Nenne die Temperatur, mit der Helsinki die VDG-Teilnehmer laut dem Text über das Wetter in Helsinki am Sonntag begrüßte.

* [Vorliegender Text]:
============================================================

Von 33°C auf 13°C in 3 Tagen und zurück
oder Sonnenbrand in Helsinki

„Sommer” wird in Finnland eigentlich als die Zeit ohne Schnee bezeichnet. Aber auch hier hat das Wetter Kapriolen geschlagen. Es war der heißeste Mai seit Jahrzehnten.
So hat Helsinki die VDG-Teilnehmer letzten Sonntag sowohl mit wunderbar sonnigem Wetter und fast 33°C begrüßt als auch mit einem nicht dunkelwerden wollenden Abend.
Als es um 1 Uhr nachts immer noch fast taghell war, hat die Gruppe sich entschlossen, doch zu Bett zu gehen.

============================================================

* [Datenauszug]:
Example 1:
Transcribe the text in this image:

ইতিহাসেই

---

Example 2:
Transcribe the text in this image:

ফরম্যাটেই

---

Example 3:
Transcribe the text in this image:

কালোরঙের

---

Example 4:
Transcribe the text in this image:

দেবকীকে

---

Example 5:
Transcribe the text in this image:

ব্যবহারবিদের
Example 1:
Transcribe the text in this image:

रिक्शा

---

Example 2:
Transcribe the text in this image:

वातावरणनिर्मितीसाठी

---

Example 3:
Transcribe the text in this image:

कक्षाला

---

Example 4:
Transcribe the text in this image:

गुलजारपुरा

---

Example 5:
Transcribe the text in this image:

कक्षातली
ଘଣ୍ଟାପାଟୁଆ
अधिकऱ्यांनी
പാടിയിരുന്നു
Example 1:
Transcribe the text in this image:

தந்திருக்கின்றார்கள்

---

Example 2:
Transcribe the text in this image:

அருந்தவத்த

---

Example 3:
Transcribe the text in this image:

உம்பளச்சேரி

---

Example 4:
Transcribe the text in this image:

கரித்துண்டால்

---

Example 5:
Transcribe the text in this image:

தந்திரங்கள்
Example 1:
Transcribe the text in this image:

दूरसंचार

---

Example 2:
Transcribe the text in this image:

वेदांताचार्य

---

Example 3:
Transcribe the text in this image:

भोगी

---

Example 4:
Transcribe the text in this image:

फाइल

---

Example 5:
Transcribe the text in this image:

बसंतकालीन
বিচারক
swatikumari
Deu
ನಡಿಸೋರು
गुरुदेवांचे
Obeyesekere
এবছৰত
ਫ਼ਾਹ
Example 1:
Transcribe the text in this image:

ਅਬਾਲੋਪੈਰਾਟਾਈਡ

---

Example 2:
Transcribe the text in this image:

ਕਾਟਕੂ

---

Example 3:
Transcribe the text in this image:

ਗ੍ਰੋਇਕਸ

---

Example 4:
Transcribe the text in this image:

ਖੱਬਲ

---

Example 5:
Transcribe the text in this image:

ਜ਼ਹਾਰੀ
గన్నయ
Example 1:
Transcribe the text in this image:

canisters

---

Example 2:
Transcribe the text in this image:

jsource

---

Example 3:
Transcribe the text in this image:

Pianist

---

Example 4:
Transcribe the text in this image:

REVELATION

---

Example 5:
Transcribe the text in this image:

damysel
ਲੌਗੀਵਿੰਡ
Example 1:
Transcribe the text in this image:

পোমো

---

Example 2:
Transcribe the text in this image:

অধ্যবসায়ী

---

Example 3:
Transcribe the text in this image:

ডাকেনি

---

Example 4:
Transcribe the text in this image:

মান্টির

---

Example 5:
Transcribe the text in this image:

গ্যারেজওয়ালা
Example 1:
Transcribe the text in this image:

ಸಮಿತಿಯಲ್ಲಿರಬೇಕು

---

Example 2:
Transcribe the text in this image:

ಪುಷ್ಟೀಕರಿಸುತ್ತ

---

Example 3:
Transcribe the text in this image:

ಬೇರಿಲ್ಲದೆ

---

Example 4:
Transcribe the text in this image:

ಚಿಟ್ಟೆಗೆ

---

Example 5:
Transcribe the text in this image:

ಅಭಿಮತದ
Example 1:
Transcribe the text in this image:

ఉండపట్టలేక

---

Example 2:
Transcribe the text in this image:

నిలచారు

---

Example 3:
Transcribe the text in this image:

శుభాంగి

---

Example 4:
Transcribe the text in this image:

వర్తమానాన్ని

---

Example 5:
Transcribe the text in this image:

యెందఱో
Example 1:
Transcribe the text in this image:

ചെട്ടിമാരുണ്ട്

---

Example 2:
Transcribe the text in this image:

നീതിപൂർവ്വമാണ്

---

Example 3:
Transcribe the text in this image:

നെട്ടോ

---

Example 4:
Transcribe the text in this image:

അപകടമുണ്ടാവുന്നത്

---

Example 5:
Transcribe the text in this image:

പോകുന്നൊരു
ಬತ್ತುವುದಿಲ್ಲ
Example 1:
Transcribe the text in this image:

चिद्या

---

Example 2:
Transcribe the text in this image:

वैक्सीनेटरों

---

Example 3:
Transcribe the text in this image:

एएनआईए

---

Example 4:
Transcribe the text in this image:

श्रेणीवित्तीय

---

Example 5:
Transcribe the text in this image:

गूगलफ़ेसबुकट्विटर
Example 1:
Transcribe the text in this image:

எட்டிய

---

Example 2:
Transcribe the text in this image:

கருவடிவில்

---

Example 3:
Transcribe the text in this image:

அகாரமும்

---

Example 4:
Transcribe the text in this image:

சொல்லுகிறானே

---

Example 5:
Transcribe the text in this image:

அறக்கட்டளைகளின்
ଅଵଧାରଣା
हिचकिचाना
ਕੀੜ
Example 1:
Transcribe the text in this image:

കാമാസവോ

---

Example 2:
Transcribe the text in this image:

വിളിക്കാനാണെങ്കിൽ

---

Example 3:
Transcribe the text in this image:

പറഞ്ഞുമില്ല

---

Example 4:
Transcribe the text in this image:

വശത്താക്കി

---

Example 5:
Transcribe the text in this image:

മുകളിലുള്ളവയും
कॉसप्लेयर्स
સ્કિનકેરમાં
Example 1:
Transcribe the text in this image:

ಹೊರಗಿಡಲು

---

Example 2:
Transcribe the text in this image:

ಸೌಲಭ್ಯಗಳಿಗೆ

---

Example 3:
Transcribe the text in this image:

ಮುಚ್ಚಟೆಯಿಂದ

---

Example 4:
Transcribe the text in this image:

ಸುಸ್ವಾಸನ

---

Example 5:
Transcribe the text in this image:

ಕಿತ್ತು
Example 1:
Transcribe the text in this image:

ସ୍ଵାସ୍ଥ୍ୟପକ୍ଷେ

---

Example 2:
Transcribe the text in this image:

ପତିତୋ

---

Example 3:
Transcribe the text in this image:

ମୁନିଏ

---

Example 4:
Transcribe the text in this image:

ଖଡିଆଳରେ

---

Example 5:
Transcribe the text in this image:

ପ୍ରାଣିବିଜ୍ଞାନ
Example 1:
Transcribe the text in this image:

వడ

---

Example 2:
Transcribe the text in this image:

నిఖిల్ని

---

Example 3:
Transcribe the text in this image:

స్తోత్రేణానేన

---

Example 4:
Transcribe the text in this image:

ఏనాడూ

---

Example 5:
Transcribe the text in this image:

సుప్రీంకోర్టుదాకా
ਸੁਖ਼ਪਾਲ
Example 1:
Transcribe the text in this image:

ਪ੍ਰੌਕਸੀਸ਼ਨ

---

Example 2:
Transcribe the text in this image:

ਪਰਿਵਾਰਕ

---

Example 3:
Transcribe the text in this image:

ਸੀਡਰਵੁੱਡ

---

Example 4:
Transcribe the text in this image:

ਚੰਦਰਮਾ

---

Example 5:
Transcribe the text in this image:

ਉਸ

============================================================

* [Lösung]: Fast 33°C.